**Your objective**
Begin at the line containing "Delete cookies" in the records below, end at the line containing "Why: Membership administrations", and retype each line in that span exactly. No other line and no image should appear.

**Records shown**
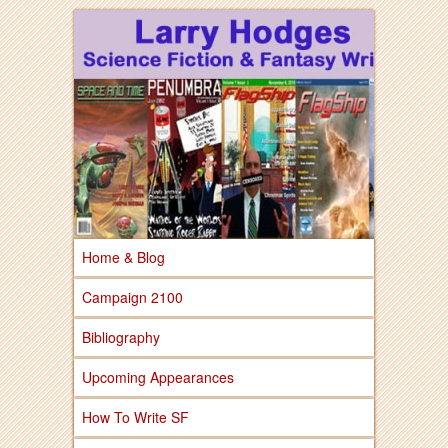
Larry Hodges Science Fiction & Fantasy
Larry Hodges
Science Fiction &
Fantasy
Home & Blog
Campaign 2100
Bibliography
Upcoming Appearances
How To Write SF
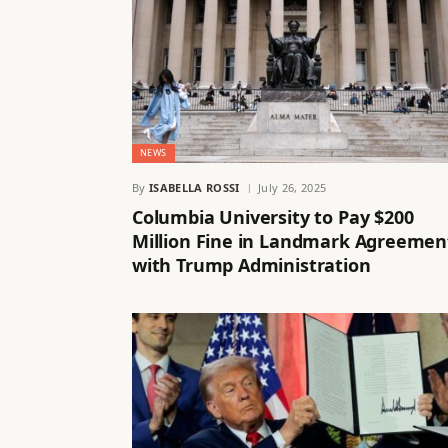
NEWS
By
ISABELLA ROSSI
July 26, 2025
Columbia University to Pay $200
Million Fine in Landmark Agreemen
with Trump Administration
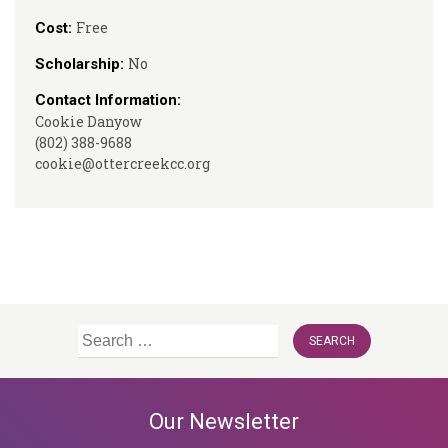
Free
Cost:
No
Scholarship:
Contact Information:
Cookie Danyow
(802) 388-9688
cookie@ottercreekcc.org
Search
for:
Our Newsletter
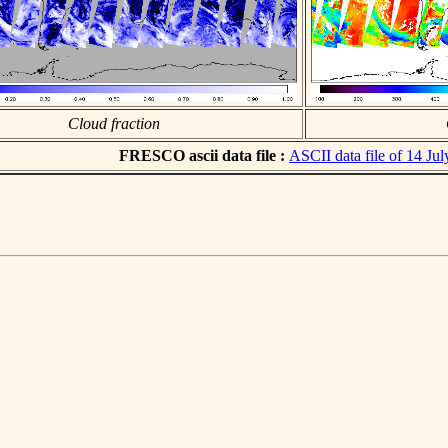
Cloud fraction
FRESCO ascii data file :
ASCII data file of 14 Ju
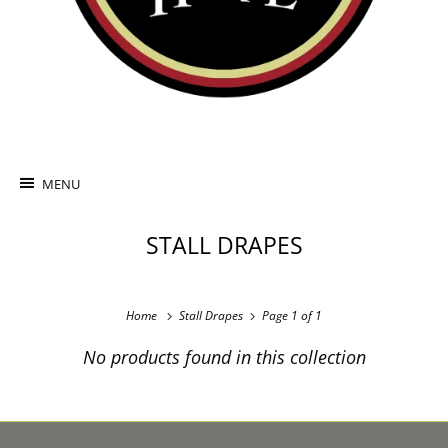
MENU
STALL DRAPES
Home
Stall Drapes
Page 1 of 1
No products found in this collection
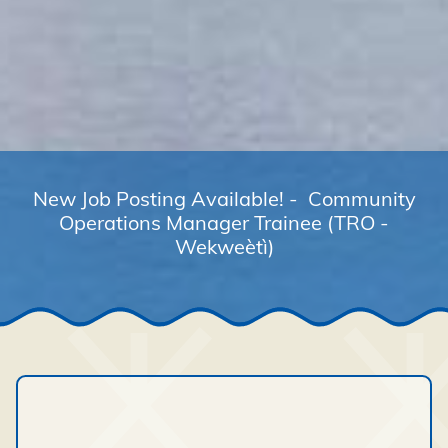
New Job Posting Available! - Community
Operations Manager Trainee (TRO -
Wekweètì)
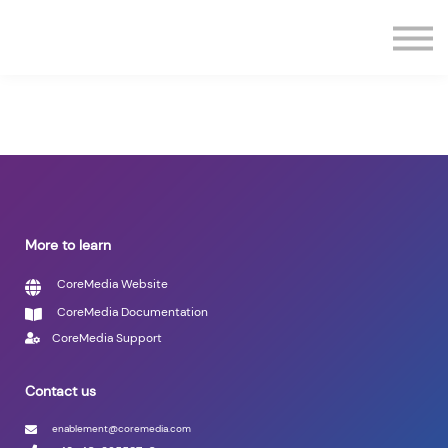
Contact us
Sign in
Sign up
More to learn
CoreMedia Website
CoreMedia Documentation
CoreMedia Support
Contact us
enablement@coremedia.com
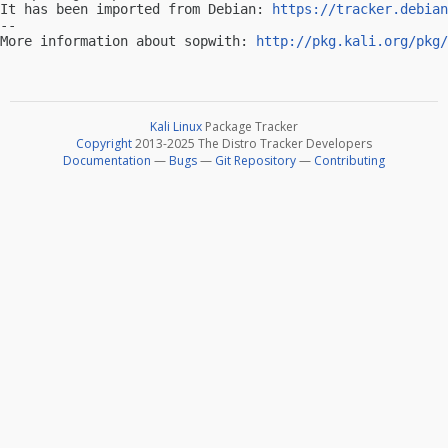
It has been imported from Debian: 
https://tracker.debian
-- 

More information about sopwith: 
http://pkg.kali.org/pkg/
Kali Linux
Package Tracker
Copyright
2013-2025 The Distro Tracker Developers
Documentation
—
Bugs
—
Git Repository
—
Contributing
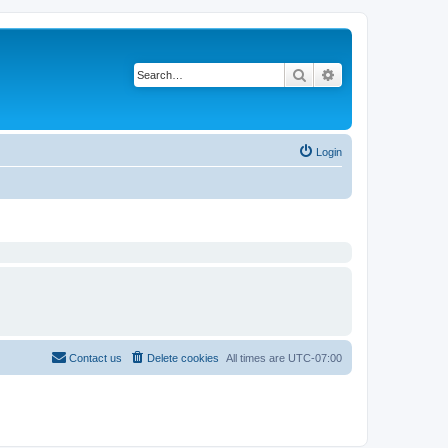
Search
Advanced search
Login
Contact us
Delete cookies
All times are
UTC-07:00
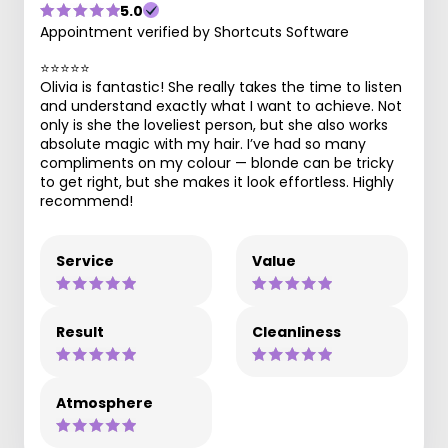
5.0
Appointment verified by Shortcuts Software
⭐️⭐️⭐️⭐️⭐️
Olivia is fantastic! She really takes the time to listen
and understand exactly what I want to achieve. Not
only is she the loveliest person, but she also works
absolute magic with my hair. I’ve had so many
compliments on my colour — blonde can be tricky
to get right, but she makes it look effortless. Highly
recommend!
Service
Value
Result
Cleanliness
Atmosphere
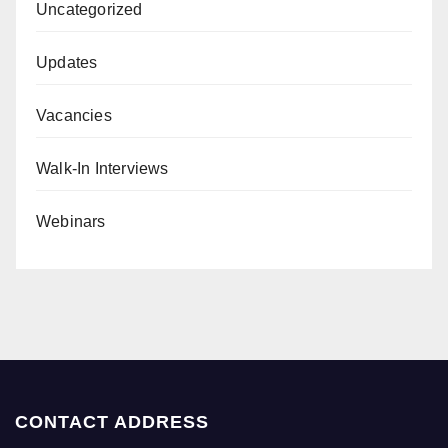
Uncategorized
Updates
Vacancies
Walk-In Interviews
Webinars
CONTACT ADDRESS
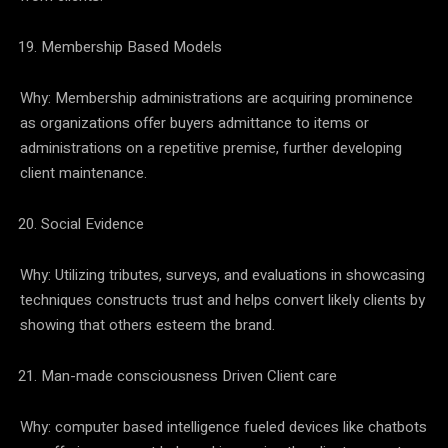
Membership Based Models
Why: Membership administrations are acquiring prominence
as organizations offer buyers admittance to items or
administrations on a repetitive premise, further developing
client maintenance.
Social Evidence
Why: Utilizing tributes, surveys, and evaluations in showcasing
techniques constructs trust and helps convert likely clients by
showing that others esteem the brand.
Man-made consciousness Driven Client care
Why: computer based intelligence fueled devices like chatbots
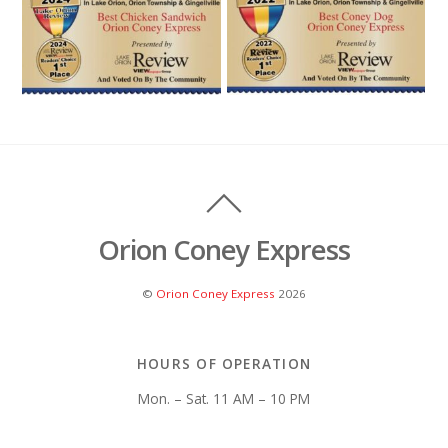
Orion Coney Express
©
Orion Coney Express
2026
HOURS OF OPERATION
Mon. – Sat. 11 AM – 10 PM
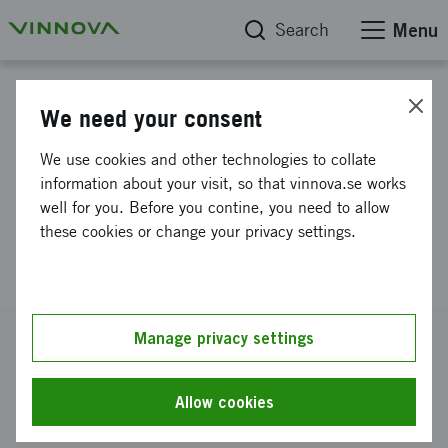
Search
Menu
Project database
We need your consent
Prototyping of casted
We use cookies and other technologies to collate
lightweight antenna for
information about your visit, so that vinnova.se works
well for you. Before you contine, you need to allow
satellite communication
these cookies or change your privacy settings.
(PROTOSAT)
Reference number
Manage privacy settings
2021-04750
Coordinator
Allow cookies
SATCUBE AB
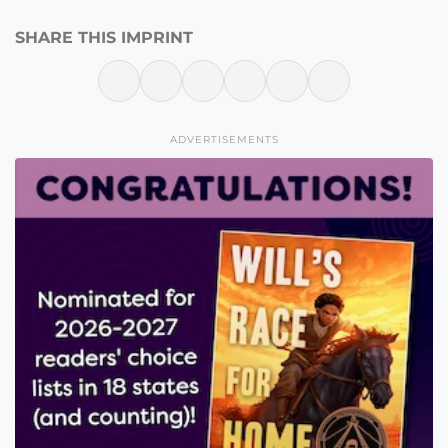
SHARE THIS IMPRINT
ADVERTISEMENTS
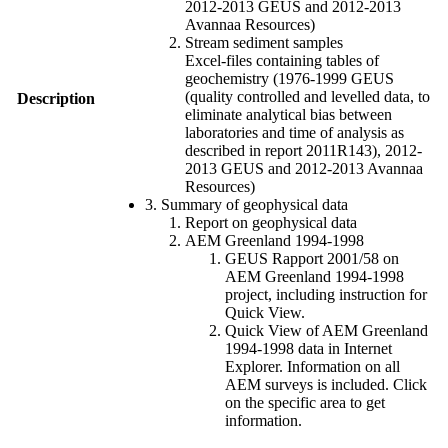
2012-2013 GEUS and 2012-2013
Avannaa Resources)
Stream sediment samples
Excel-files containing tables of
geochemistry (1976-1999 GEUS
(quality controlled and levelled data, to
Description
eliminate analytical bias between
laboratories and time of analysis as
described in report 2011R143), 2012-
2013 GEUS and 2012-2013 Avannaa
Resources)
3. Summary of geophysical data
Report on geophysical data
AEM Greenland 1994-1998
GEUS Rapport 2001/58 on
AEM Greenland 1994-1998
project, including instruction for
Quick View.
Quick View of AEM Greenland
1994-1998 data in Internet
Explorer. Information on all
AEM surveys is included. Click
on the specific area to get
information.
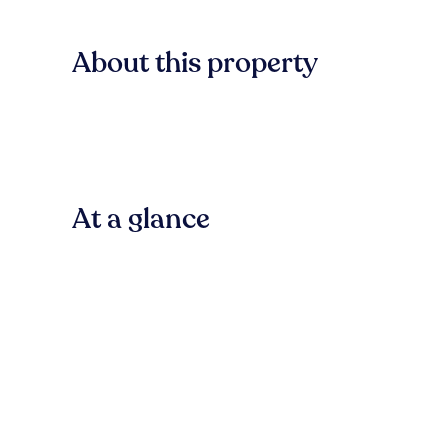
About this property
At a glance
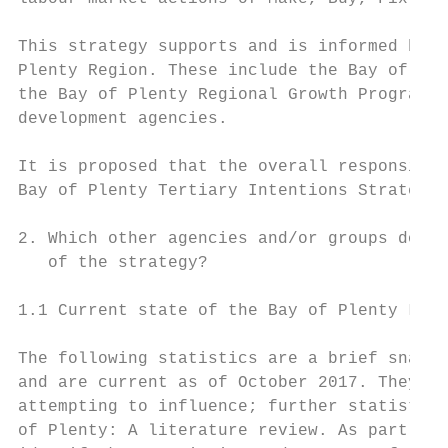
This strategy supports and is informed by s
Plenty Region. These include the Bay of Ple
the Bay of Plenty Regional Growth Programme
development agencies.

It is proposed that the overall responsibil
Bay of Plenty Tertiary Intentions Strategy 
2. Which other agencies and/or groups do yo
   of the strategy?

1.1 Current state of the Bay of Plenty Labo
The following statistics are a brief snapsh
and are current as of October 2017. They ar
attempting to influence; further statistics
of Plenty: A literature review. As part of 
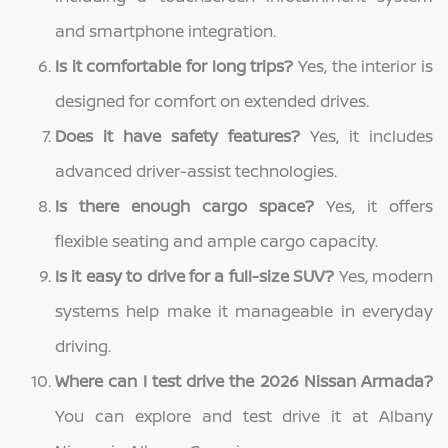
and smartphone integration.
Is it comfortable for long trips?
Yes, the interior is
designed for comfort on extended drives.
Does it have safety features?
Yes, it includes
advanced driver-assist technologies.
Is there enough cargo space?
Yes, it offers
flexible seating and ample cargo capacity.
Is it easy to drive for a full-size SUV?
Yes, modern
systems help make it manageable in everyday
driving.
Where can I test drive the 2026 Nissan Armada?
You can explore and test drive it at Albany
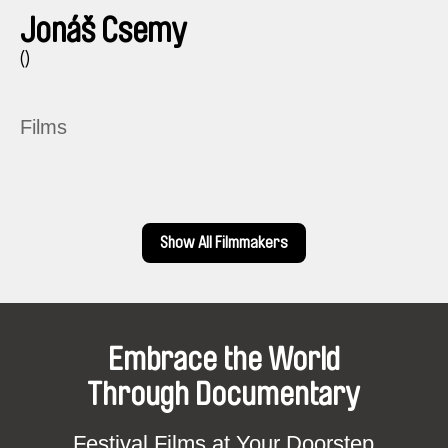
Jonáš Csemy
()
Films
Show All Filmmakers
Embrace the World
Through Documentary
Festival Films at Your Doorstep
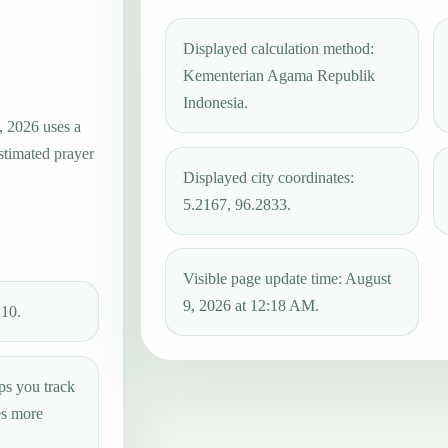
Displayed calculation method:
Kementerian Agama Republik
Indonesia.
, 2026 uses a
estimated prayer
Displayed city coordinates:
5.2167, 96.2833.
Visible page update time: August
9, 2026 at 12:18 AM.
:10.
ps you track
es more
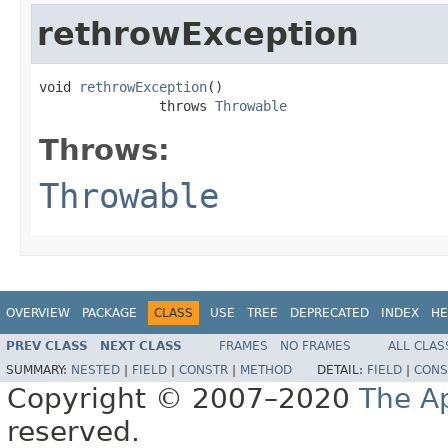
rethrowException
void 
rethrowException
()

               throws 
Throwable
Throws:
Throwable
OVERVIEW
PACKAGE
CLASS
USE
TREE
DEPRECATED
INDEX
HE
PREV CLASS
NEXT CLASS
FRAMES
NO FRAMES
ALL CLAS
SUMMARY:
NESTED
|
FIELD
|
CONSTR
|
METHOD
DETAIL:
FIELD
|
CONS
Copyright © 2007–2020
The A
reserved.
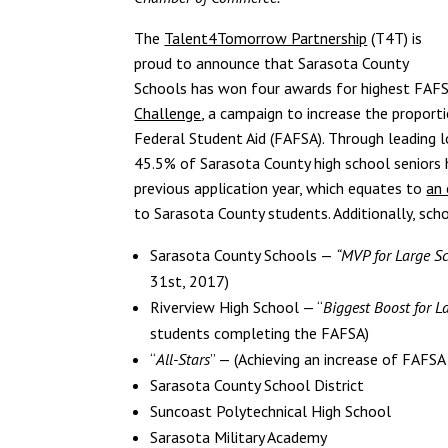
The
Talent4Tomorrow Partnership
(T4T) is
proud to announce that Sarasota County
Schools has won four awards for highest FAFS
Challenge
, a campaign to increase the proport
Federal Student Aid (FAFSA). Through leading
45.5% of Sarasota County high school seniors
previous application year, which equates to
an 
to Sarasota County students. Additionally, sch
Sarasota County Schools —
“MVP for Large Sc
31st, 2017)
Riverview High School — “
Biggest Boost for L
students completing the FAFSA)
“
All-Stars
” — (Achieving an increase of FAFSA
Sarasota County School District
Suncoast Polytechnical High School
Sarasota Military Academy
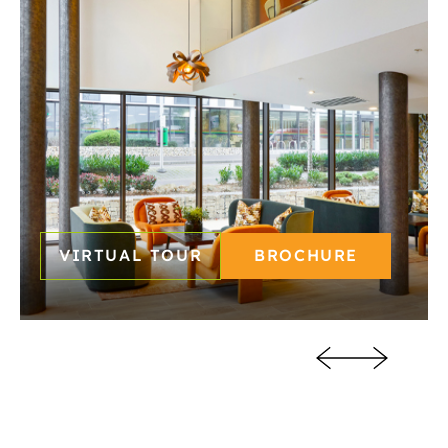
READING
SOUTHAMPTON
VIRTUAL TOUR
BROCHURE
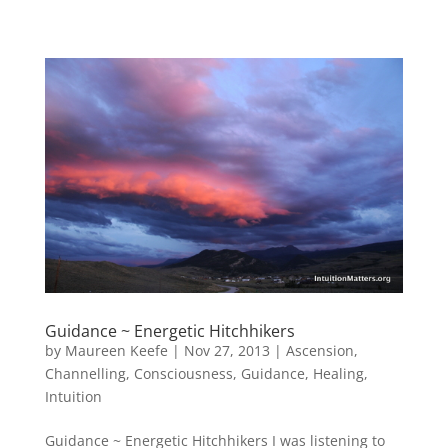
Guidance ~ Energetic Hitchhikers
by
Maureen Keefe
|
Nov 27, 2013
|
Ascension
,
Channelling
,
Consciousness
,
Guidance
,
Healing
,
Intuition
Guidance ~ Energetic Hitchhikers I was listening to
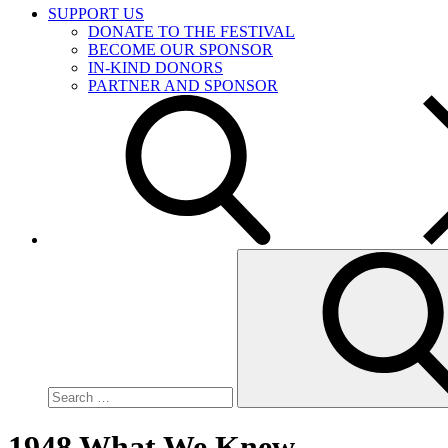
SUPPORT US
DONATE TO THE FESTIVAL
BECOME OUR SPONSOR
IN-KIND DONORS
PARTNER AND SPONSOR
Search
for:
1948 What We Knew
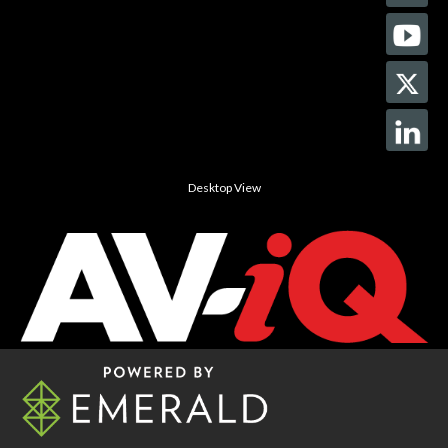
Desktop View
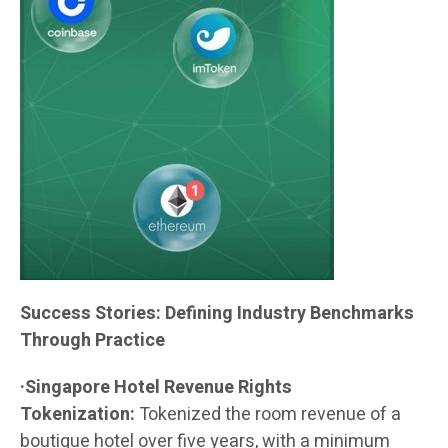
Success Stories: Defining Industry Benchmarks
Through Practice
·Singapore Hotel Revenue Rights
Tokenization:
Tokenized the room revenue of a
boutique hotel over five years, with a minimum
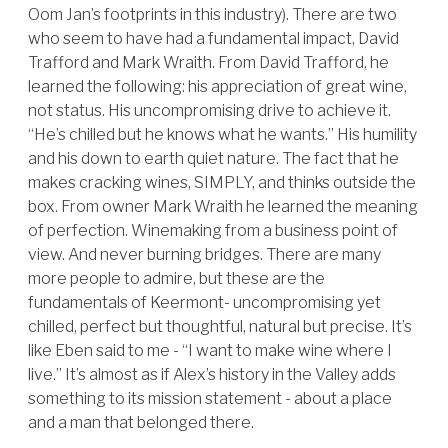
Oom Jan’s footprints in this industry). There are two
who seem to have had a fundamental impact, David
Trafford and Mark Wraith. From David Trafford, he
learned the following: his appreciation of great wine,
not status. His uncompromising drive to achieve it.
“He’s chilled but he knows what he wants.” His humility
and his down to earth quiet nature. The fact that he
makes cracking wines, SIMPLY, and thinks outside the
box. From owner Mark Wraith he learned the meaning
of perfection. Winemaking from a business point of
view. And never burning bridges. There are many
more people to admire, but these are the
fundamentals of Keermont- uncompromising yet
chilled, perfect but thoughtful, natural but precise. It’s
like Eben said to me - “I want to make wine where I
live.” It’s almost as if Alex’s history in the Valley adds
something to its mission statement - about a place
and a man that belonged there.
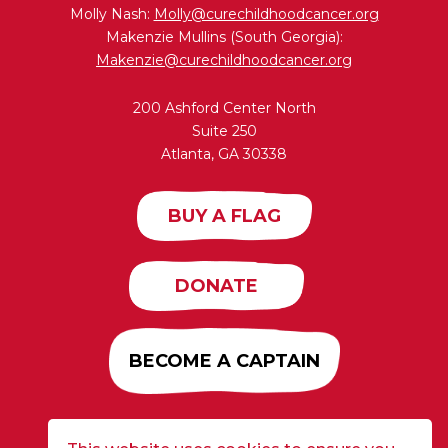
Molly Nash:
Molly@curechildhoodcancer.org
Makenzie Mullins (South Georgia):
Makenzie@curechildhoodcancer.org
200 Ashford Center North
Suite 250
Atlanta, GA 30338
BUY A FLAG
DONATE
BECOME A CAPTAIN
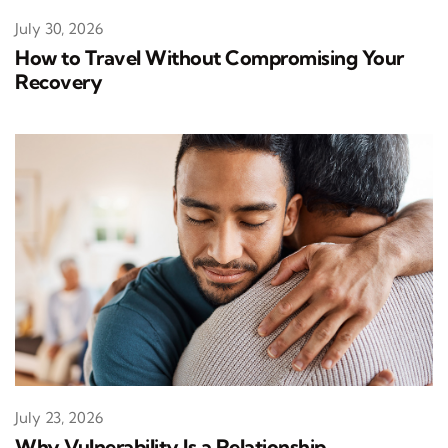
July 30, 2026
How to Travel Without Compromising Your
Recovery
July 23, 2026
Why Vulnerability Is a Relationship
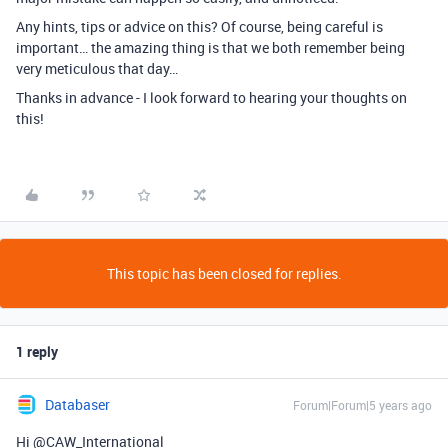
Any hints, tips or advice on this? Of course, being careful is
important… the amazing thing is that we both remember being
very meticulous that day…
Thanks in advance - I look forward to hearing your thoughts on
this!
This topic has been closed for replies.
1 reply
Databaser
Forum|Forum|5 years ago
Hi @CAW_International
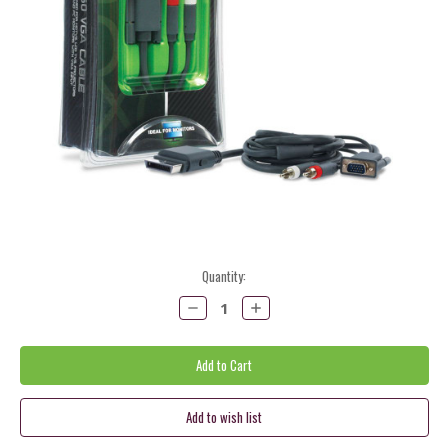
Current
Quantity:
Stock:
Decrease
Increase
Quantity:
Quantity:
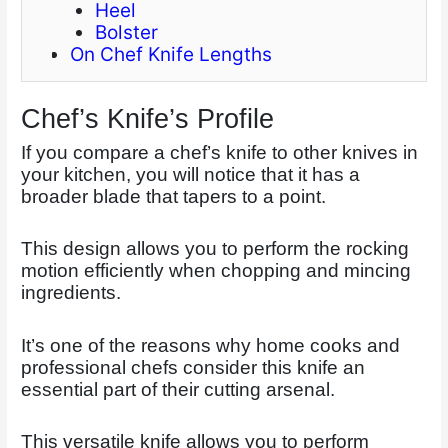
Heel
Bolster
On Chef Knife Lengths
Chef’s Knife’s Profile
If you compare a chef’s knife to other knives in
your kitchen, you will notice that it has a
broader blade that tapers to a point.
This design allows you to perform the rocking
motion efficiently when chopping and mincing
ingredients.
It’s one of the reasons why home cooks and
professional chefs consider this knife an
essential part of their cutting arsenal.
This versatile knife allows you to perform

**The answer**
Delete cookies
All times are
UTC-07:00
5.0
Appointment verified by Shortcuts Software
⭐️⭐️⭐️⭐️⭐️
Olivia is fantastic! She really takes the time to listen
and understand exactly what I want to achieve. Not
only is she the loveliest person, but she also works
absolute magic with my hair. I’ve had so many
compliments on my colour — blonde can be tricky
to get right, but she makes it look effortless. Highly
recommend!
Service
Value
Result
Cleanliness
Atmosphere
Uncategorized
Updates
Vacancies
Walk-In Interviews
Webinars
CONTACT ADDRESS
Membership Based Models
Why: Membership administrations are acquiring prominence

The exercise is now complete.